In the book titled Presence (2005), Peter Senge, et al, state the following: 
Not only does overreliance on measurement doom modern society to continuing to see a world of things rather than relationships, it also gives rise to the familiar dichotomy of the ‘hard stuff’ (what can be measured) versus the ‘soft stuff’ (what can’t be measured).  If what’s measurable is ‘more real’, it’s easy to relegate the soft stuff, such as the quality of interpersonal relationships and people’s sense of purpose in their work, to a secondary status.  This is ironic because the soft stuff is often the hardest to do well and the primary determinant of success or failure.”  (p. 192) (Bold text is my embellishment).

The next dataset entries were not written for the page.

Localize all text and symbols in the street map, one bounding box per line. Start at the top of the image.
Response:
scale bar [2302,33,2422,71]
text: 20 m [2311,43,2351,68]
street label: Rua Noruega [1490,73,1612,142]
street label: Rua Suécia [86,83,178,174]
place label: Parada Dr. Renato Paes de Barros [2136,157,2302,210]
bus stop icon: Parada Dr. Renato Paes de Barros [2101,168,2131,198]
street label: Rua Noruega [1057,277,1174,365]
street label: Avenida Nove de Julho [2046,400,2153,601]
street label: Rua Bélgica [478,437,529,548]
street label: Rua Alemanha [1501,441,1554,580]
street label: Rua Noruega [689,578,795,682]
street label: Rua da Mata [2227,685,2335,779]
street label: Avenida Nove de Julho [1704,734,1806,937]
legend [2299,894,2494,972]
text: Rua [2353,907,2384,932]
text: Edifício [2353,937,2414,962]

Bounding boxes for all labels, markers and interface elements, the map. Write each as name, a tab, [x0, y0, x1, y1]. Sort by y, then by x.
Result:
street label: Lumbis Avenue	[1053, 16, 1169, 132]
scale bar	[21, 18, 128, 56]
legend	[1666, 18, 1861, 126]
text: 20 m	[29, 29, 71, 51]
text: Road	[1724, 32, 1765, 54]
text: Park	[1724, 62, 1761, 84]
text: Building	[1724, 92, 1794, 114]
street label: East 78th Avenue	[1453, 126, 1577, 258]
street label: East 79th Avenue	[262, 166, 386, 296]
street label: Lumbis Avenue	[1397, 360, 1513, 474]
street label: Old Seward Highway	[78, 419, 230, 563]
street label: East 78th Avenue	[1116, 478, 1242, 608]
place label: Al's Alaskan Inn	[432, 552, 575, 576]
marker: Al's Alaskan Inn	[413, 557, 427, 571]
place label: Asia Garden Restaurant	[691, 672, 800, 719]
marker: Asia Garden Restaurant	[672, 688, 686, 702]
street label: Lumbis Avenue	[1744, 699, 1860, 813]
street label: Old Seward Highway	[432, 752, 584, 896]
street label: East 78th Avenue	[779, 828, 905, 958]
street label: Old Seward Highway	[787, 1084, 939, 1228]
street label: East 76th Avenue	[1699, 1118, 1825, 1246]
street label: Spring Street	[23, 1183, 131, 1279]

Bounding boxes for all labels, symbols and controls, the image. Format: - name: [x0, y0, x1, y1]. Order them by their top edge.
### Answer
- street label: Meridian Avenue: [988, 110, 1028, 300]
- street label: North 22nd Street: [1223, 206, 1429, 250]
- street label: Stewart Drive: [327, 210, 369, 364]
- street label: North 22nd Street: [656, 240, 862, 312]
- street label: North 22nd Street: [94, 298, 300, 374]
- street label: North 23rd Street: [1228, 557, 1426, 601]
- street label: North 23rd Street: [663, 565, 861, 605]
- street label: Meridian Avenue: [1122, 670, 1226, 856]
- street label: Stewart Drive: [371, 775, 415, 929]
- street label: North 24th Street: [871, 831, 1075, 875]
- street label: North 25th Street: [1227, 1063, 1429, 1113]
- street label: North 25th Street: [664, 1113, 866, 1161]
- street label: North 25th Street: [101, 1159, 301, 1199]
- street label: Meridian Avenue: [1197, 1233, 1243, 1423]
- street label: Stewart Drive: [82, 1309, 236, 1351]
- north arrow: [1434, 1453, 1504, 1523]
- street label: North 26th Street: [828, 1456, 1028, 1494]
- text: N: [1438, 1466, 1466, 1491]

But, how do we collect that soft data?

Some ways I’ve seen that work reasonably well:
-Actually get to know the people in the organization.
-Ask folks what’s going well and what’s not going well.
-LISTEN, when others are speaking.
-NEVER nip people back in public. EVER. (Even when they may need it.)
-Walk the facilities, walk the grounds.
-Talk personally to your customers (not through surveys).
-Get trusted others to interface with your organization, then provide feedback to you about their experience(s).
-Make the work environment safe for dissenting voices.

You can probably add to the list, but its mostly about creating a trusting, open, and inclusive environment that values transparency and full disclosure.